Hip joint laxity is responsible for potential clinical signs of hip pain, leading to joint changes and thus osteoarthritis (OA). The hip joint is a ball-and-socket joint in which the ball should fit snuggly into the socket; when one has abnormal movement due to continual laxity, the long-term result is OA of the joint. Joint laxity is the primary factor that predisposes a dog to the development of hip dysplasia.
The cause of CHD is multifactorial; however, heredity (genetics) is the single biggest risk factor. Rapid weight gain and growth through excessive nutritional intake can further the development of CHD.
CHD is diagnosed by a combination of your veterinarian’s physical exam findings and radiographs.
The most accurate X-ray method is the PennHIP distraction method. PennHIP measures the actual amount of passive laxity in the hip joint. It accurately predicts whether a puppy will develop hip dysplasia. PennHIP views place a standard force on the hips to see how far the ball comes out of the socket (laxity of the joint). This allows for a calculation of a distraction index (DI), which is a measure of hip laxity.
PennHIP consists of three separate radiographs:
- Distraction view: Allows for quantitative measurements of hip joint laxity
- Compression view: Obtains hip joint congruity readings
- Standard hip-extended view: Evaluates for any OA changes
These X-rays are of the same dog. As you can see, the distraction view shows much more laxity in the hips than the standard hip-extended view.
The PennHIP technique is more accurate than the current standard, and it has been shown to be a better predictor for the onset of OA.

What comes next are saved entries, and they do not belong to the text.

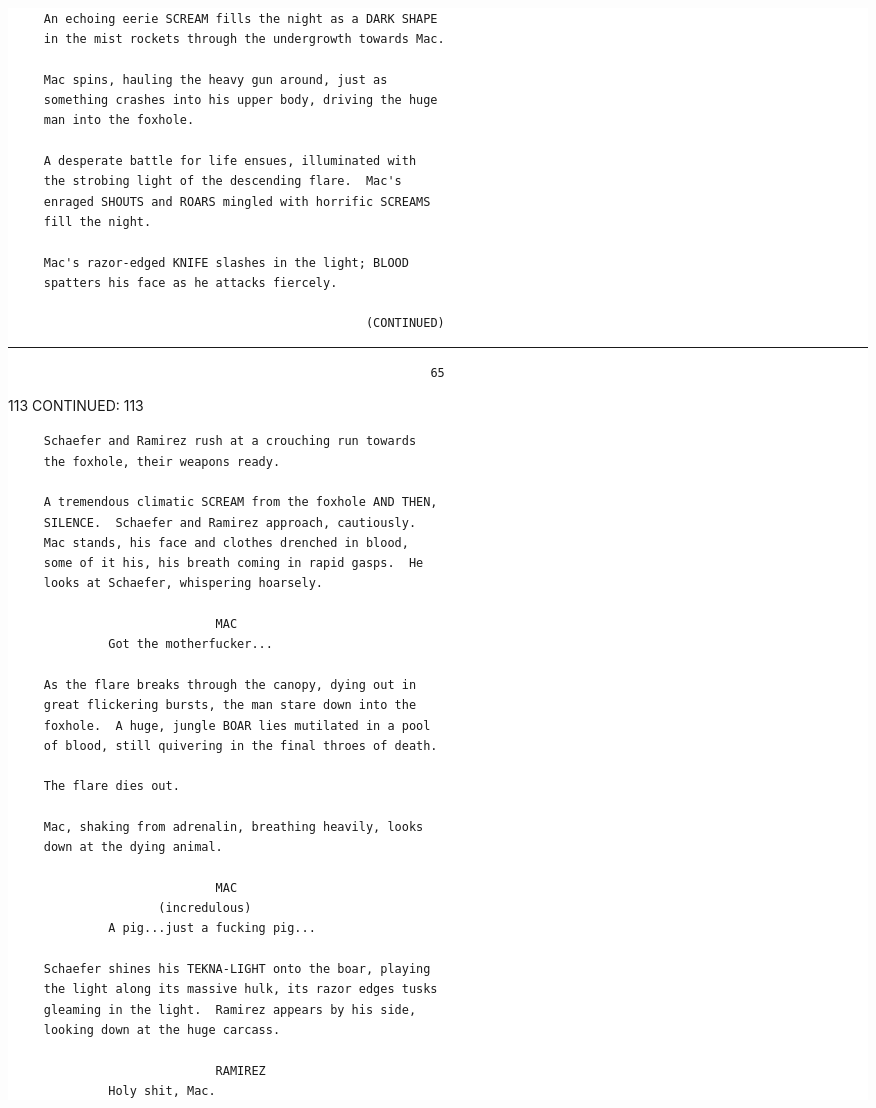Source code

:          An echoing eerie SCREAM fills the night as a DARK SHAPE
         in the mist rockets through the undergrowth towards Mac.

         Mac spins, hauling the heavy gun around, just as
         something crashes into his upper body, driving the huge
         man into the foxhole.

         A desperate battle for life ensues, illuminated with
         the strobing light of the descending flare.  Mac's
         enraged SHOUTS and ROARS mingled with horrific SCREAMS
         fill the night.

         Mac's razor-edged KNIFE slashes in the light; BLOOD
         spatters his face as he attacks fiercely.

                                                      (CONTINUED)

------------------------------------------------------------------------
                                                               65



 113     CONTINUED:                                           113 

         Schaefer and Ramirez rush at a crouching run towards
         the foxhole, their weapons ready.

         A tremendous climatic SCREAM from the foxhole AND THEN,
         SILENCE.  Schaefer and Ramirez approach, cautiously.
         Mac stands, his face and clothes drenched in blood,
         some of it his, his breath coming in rapid gasps.  He
         looks at Schaefer, whispering hoarsely.

                                 MAC
                  Got the motherfucker...

         As the flare breaks through the canopy, dying out in
         great flickering bursts, the man stare down into the
         foxhole.  A huge, jungle BOAR lies mutilated in a pool
         of blood, still quivering in the final throes of death.

         The flare dies out.

         Mac, shaking from adrenalin, breathing heavily, looks
         down at the dying animal.

                                 MAC
                         (incredulous)
                  A pig...just a fucking pig...

         Schaefer shines his TEKNA-LIGHT onto the boar, playing
         the light along its massive hulk, its razor edges tusks
         gleaming in the light.  Ramirez appears by his side,
         looking down at the huge carcass.

                                 RAMIREZ
                  Holy shit, Mac.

Based on the degree of laxity, each dog is ranked relative to other members of the same breed. This allows you to easily identify animals with tighter hips within each breed. Dogs with tighter hips are less likely to develop CHD or OA.

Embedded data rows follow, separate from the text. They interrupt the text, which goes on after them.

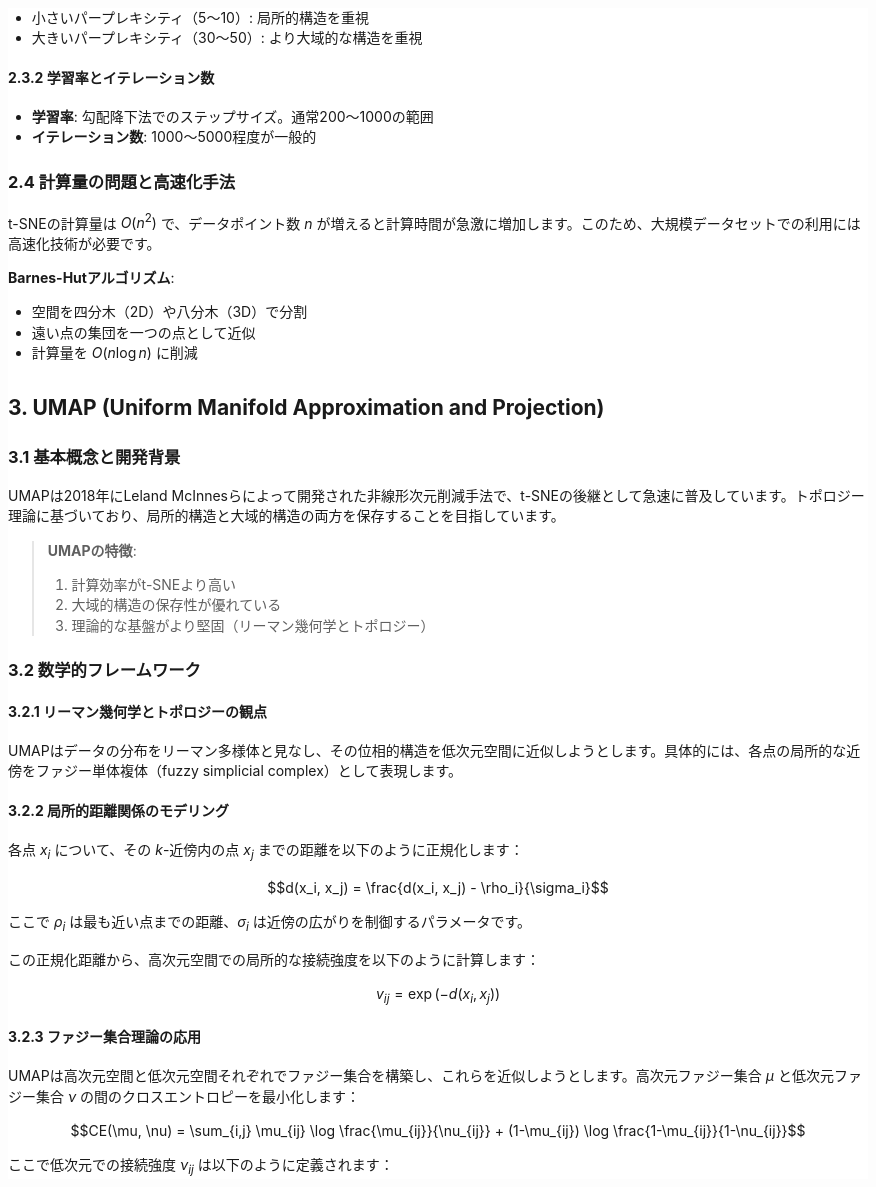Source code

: - 小さいパープレキシティ（5〜10）: 局所的構造を重視
- 大きいパープレキシティ（30〜50）: より大域的な構造を重視

#### 2.3.2 学習率とイテレーション数

- **学習率**: 勾配降下法でのステップサイズ。通常200〜1000の範囲
- **イテレーション数**: 1000〜5000程度が一般的

### 2.4 計算量の問題と高速化手法

t-SNEの計算量は $O(n^2)$ で、データポイント数 $n$ が増えると計算時間が急激に増加します。このため、大規模データセットでの利用には高速化技術が必要です。

**Barnes-Hutアルゴリズム**:
- 空間を四分木（2D）や八分木（3D）で分割
- 遠い点の集団を一つの点として近似
- 計算量を $O(n \log n)$ に削減

## 3. UMAP (Uniform Manifold Approximation and Projection)

### 3.1 基本概念と開発背景

UMAPは2018年にLeland McInnesらによって開発された非線形次元削減手法で、t-SNEの後継として急速に普及しています。トポロジー理論に基づいており、局所的構造と大域的構造の両方を保存することを目指しています。

> **UMAPの特徴**:
> 1. 計算効率がt-SNEより高い
> 2. 大域的構造の保存性が優れている
> 3. 理論的な基盤がより堅固（リーマン幾何学とトポロジー）

### 3.2 数学的フレームワーク

#### 3.2.1 リーマン幾何学とトポロジーの観点

UMAPはデータの分布をリーマン多様体と見なし、その位相的構造を低次元空間に近似しようとします。具体的には、各点の局所的な近傍をファジー単体複体（fuzzy simplicial complex）として表現します。

#### 3.2.2 局所的距離関係のモデリング

各点 $x_i$ について、その $k$-近傍内の点 $x_j$ までの距離を以下のように正規化します：

$$d(x_i, x_j) = \frac{d(x_i, x_j) - \rho_i}{\sigma_i}$$

ここで $\rho_i$ は最も近い点までの距離、$\sigma_i$ は近傍の広がりを制御するパラメータです。

この正規化距離から、高次元空間での局所的な接続強度を以下のように計算します：

$$v_{ij} = \exp(-d(x_i, x_j))$$

#### 3.2.3 ファジー集合理論の応用

UMAPは高次元空間と低次元空間それぞれでファジー集合を構築し、これらを近似しようとします。高次元ファジー集合 $\mu$ と低次元ファジー集合 $\nu$ の間のクロスエントロピーを最小化します：

$$CE(\mu, \nu) = \sum_{i,j} \mu_{ij} \log \frac{\mu_{ij}}{\nu_{ij}} + (1-\mu_{ij}) \log \frac{1-\mu_{ij}}{1-\nu_{ij}}$$

ここで低次元での接続強度 $\nu_{ij}$ は以下のように定義されます：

It is mandatory that all PennHIP X-rays be submitted for analysis and inclusion into the PennHIP database. This eliminates possible “prescreening” of X-rays and sending only the best hips for evaluation. Not including the poor hips leads to a false impression that genetic progress is being made.
Important points of PennHIP:
- It measures the actual amount of hip laxity. It accurately predicts your pet’s risk factor for developing hip dysplasia.
- All dogs must be sedated or put under general anesthesia during the X-ray.
- All radiographs must be submitted in order to prevent database bias.
- It can be performed on dogs as young as 16 weeks.
- The distraction index stays the same over time for the dog.
- Roughly 80% of dogs evaluated as “normal” by the Orthopedic Foundation for Animals(OFA) were found to have hip laxity by PennHIP testing that predisposed them to developing hip OA.
- Estrus does not adversely affect the distraction index or any other hip scoring method.
With regard to performance/working/service dogs, identifying a dog with healthy hips can extend the performance/working life of the dog. For breeding dogs, early detection of at-risk hips can allow the breeder to make early, informed decisions as to which dogs to keep in breeding programs.